Pues bien, aparte del precio y de su aroma destartalado y lumpen, la singularidad del matsutake radica en que crece en bosques violados por el ser humano y en que sospecho que ha leído a Kropotkin. Porque el matsutake representa un buen ejemplo de ayuda mutua a fin de sobrevivir en condiciones hostiles, concretamente en las ruinas capitalistas, por expresarlo con el subtítulo de la obra de Tsing. La musa del matsutake es una variedad de pino. El hongo se alimenta del árbol a la vez que lo nutre. Sin esa colaboración, ambos morirían. “Este mutualismo transformador”, advierte la investigadora, “impide a los humanos cultivar matsutake”.

A lo largo de varios capítulos, la antropóloga nos lleva a buen trote por los pinares donde prospera el hongo, al tiempo que nos presenta a los recolectores —de Estados Unidos, sobre todo—, que envían la seta fresca a Japón, donde es un manjar arropado en helechos. Nos habla de personas que resisten tan al borde del sistema como el propio matsutake: inmigrantes asiáticos de variadas etnias y nacionalidades, muchos de ellos ilegales o refugiados; blancos norteamericanos sin trabajo estable y latinoamericanos que reparten sus esporas de supervivencia en mil erráticos empleos, a ver si, con suerte, arraigan en alguno. Todos ellos trabajan por su cuenta, “sin salarios ni prestaciones”. Precarios en un mundo cada día más precario en el que, reconoce Tsing, “puede que no haya un final feliz colectivo”.

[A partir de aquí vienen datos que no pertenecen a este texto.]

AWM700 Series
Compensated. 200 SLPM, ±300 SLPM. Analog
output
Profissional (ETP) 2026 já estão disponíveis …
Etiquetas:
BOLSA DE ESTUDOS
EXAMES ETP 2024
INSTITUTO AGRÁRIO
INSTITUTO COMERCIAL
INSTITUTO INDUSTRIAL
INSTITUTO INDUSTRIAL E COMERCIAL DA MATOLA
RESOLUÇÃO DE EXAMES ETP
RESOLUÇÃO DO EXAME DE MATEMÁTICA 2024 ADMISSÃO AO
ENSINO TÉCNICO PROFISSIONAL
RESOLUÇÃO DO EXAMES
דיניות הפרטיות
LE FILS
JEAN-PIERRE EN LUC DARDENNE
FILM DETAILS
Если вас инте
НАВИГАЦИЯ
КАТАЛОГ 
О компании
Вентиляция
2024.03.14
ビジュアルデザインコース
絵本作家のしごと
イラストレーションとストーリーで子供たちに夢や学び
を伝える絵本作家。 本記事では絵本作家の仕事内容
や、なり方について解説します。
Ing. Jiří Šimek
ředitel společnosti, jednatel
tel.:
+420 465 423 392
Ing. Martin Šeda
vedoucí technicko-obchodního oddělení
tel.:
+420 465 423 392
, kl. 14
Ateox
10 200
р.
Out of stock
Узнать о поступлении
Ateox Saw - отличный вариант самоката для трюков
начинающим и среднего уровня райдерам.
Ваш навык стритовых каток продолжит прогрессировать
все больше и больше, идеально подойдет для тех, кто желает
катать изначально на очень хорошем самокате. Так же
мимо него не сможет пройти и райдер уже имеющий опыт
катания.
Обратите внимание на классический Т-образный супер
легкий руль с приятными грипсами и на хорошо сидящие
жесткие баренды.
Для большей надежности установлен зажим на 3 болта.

Finalmente, y este es uno de sus muchos puntos fuertes, en La seta del fin del mundo se entretejen varios discursos: el micológico, el antropológico, el económico, el político, el social. Todas estas voces se suceden, se retrucan o se acompasan sin estridencias, y a ello contribuye la excelente traducción de Francisco J. Ramos. Sin embargo, a pesar de la originalidad del libro y de sus indudables virtudes, yo echo de menos un análisis a fondo de cómo podríamos salir de la precariedad, a la que la autora parece resignada. No es fácil, desde luego, encontrar soluciones ni concebir una supervivencia colaborativa en el marco de un sistema que censura sueños y ridiculiza utopías. Pero precisamente por eso la parte más interesante de la obra podría haber sido la que no está. Aun así, contra la doble tentación del nihilismo y la desesperanza, convendrá recordar que, tras el desastre de Hiroshima, el primer ser vivo que renació del espanto fue un matsutake, esa especie de sapo vegetal con ínfulas de conde.